The architecture is extremely well balanced for a cache-coherent system (read: most architectures you are familar with). Three cores is generally considered the sweet spot in the literature -- i.e the point at which performance loss from bus and cache contention starts to outweigh any gain from the theoretical increase in FP-OPS. Not to mention the fact that each core has 2 sets of 128 SIMD registers compared to the cell PPE's 32. Though not as simple to get decent performance out of as so many seem to believe.

The problem is you have 6 potential threads all competing for main memory access via a single DMA controller and blugeoning the same 1MB of L2 cache run 1/2 clock speed. And since the whole point is to have a simple unified address space to make life easier for developers you have to address translations and take it from me, TLB misses are frequently of the main performance bottleneck and yet are probably one of the most subtle.

Doesn't the explicit DMA model of the Cell translate to improved performance here? I can't quite remember how to describe it, but from from what I have seen repeated thats what they do. It seems the L2 cache/DMA controller is one of the main reasons for the whole 'port code from PS3 -> Xbox 360' mantra thats been going on.

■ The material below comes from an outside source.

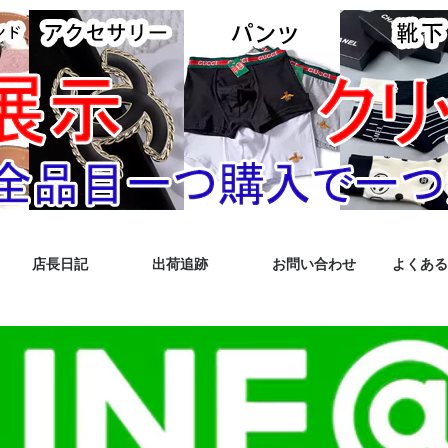
店長日記
出荷追跡
お問い合わせ
よくある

Yes, but the primary reason is unituitive. It comes from the fact that the 360 shares the memory bank with the video card. To explain I need to go into some background though (sorry if you already know this).

It is vastly more efficient (though technically not required for the cell) for the programmer/compiler to explicitly manage (some aspects) of DMA calls on an SPU because it is composed of two different core-like things with a "division of labor" which execute in parallel. The SPE gets to slosh around in it's 256KB playground while the MFC either very quickly borrows/shares from/with the other SPEs (all the SPEs can read each other's LS with almost no overhead) or grabs things from main memory via it's DMAC. The address space of the LS accessed via real physical addresses and hence, no translations of virtual addresses (there are actually 2 levels of address virtualization on the 360!) are required and so you don't need to cache those translations with a TLB for anything the SPE does.

On a cache coherent system the equivalent of these DMAC calls would happen when a normal load by a core (call it core A) has a cache miss. Since there was a cache miss, that cache has to go out to find the data from a higher level. But what happens if another core (call it core B) already has that address in it's L1 cache (which is always written through to L2 on the 360) and has been messing with it?

You need a way to keep B informed of any changed -- usually by B's cache snooping (intercepting) all reads to that physical address in main memory and L2 cache and broadcasting to A's cache (and every other core's cache) to backoff while it updates the changes. The process of setting this up is a bit involved and while this is being set up noone can access main memory to avoid two caches simulatneously requesting and thinking they are owners of a line.

So what does this have to do with the video card?

Well, on the 360 the video card has the ability read and write directly to main memory and L2 cache! So the 360 has to maintain coherency between all the L1 caches, the L2 cache, main memory, and the caches on the video card itself via the FSB. The video cards tendency to clober mass quatities of data doesn't help either.